FOI ASSIM (2) – COMO NA RUA DO BONFIM
Publicado em 31 de março de 2015
Por Jornal Do Dia
Na Aracaju dos anos 1950, tanto do lado certo como do errado da cidade, a menos que uma garota quisesse trabalhar como cantora – o que para isso precisava naturalmente saber cantar- na rádio Liberdade, a única ambição bem compreendida, particularmente para alguém como Adenair Deni, para os íntimos), que não tinha dinheiro nem pertencia a família rica e tradicional como os Franco, os Teixeira, os Rolemberg e os Maynard, por exemplo, era casar-se. A única forma aprovada para se deixar sair de casa, de cortar o cordão umbilical com o pai e a mãe e, assim, abrir caminho para o mundo. Evitando, a todo custo, o da prostituição.
Adenair estava de olho em Argemiro (o Miro das bocas, ri dos cabarés da Rua do Bonfim, zona principal da prostituição em Aracaju), gigolô bonitão e, conforme diziam as negas dele, muito bem dotado, capaz de deixar uma mulher enlouquecida na cama ou na lama…
Numa tarde de inverno, com o lamaçal dominando toda extensão da Rua do Bonfim, Deni viu Miro (era assim que o Argemiro gostava de ser chamado) que tentava com dificuldade atravessar a rua, com esplêndidos cabelos negros iguais aos Alain Delon (galã do cinema francês tido como o "homem mais bonito do mundo", indo ao encontro de uma de suas quengas. "não acredito que eles vão fornicar uma hora dessas…", pensou Deni. E deu uma outra olhada, mal acreditando no que os seus olhos testemunhavam. "Parecia ser…poderia ser?". Sim, o homem era insaciável, um tarado compulsivo e impenitente.
Deni logo se convenceu de que não teria nenhum futuro com aquele "vagabundo", como diziam os seus pais, amigas e irmãs. Além de mulherengo, Miro era viciado em jogo. Gastava quase tudo o que ganhava da Prefeitura, exercendo a função de motorista, no jogo que rolava solto nos cabarés, até altas horas da madrugada. Quando ganhava algum, gastava tudo comprando roupas e sapatos na Lojas Renner ou em Irmãos figueiredo lojas chiques da Rua João Pessoa. Andar bem arrumado era, depois das mulheres e do jogo, sua maior paixão. Narcisista, parava sempre diante de um espelho à vista, para aquele misto de admiração êxtase, repetindo baixinho: "Ah, eu queria ser uma mulher para me apaixonar pelo belo homem que vejo neste espelho!"

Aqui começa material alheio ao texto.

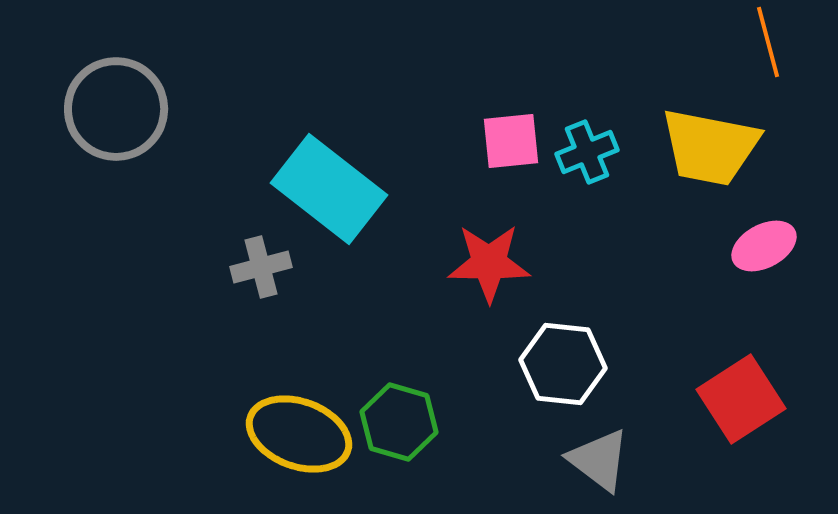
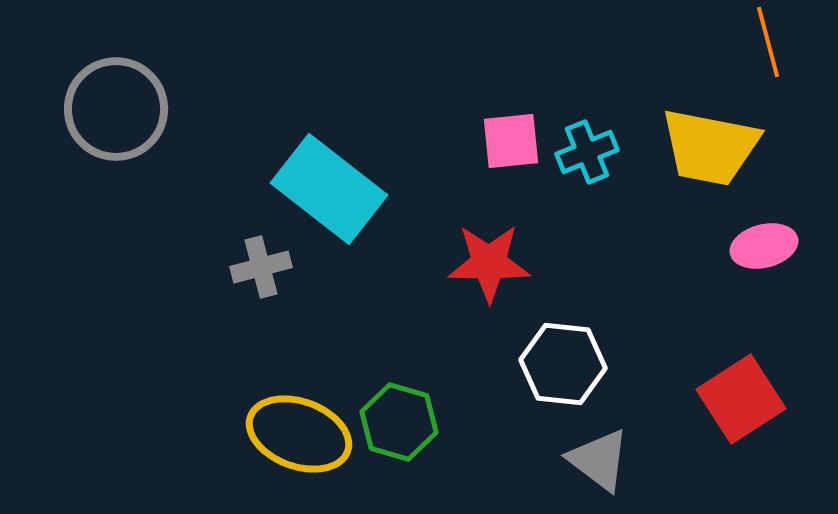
pink ellipse: rotated 14 degrees clockwise
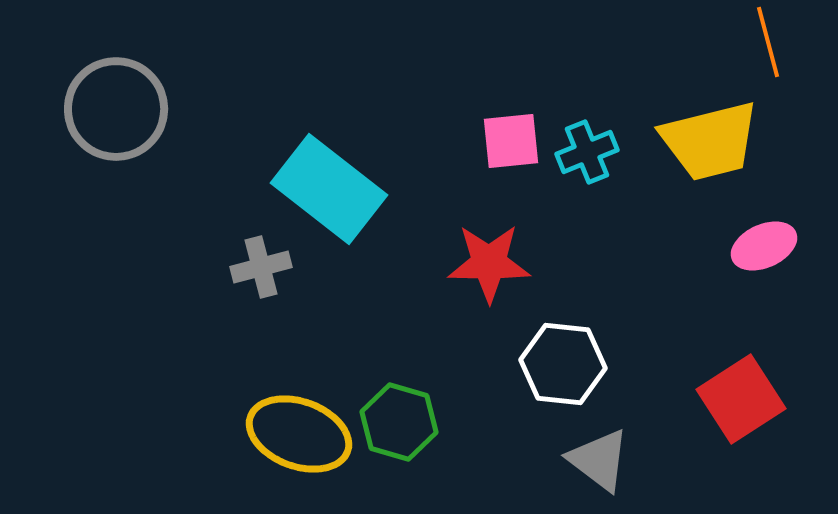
yellow trapezoid: moved 6 px up; rotated 25 degrees counterclockwise
pink ellipse: rotated 10 degrees counterclockwise
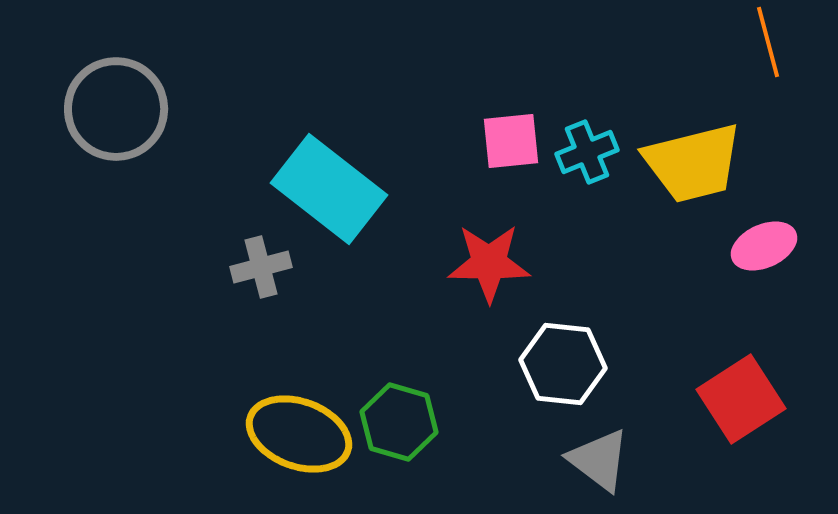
yellow trapezoid: moved 17 px left, 22 px down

Por mais que tentasse, Adenair não conseguia esquecer o Argemiro. Não conseguia entender o porque dessa obsessão. Afinal, ele nem sequer olhava para ela. Só tinha olhos para ele mesmo e para as quengas da Rua do Bonfim. Assim mesmo, nesta ordem. Primeiro, ele, ele, ele… e pouca importância o resto.
Um dia, Deni, não conseguindo mais segurar o desejo, resolveu que daria só para ela, mesmo que apenas por uma noite, aquele homem bonito como um deus, "ou melhor, ela disse – "como Alain Delon". Foi até a garagem da Prefeitura , numa hora em que ela sabia que ele estaria lá, descansando, depois de ter feito uma viagem longa para Tobias Barreto, e, tomando coragem o abordou, de forma sensual, tipo Viviam Leigh em "Uma Rua Chamada Pecado", louca de tesão por Marlon Brando, de camiseta branca sem mangas, colada no tórax musculoso e viril.
– E aí, Miro – ela falou quase num sussurro, agarrando-o pelas costas -, topas?
– O que, sua louca? Eu mal lhe conheço.
– Hoje você vai me conhecer. Vamos?
Falando nisso, ela entrou imediatamente no carro, pedindo – quase suplicando ofegante, que Miro entrasse também, com as mãos na direção. Dentro do carro oficial, Deni já tinha se livrado da saia e das calcinhas, deixando à mostra tudo aquilo que deixava Miro louco. Diante daquela visão maravilhosa, ele perguntou:
– Pra onde você quer ir, sua doida?
– Pro inferno, querido, que é a luxuriosa morada de libertinos como nós. Juro que lá seremos felizes para sempre. Na cama ou na lama, como na Rua do Bonfim!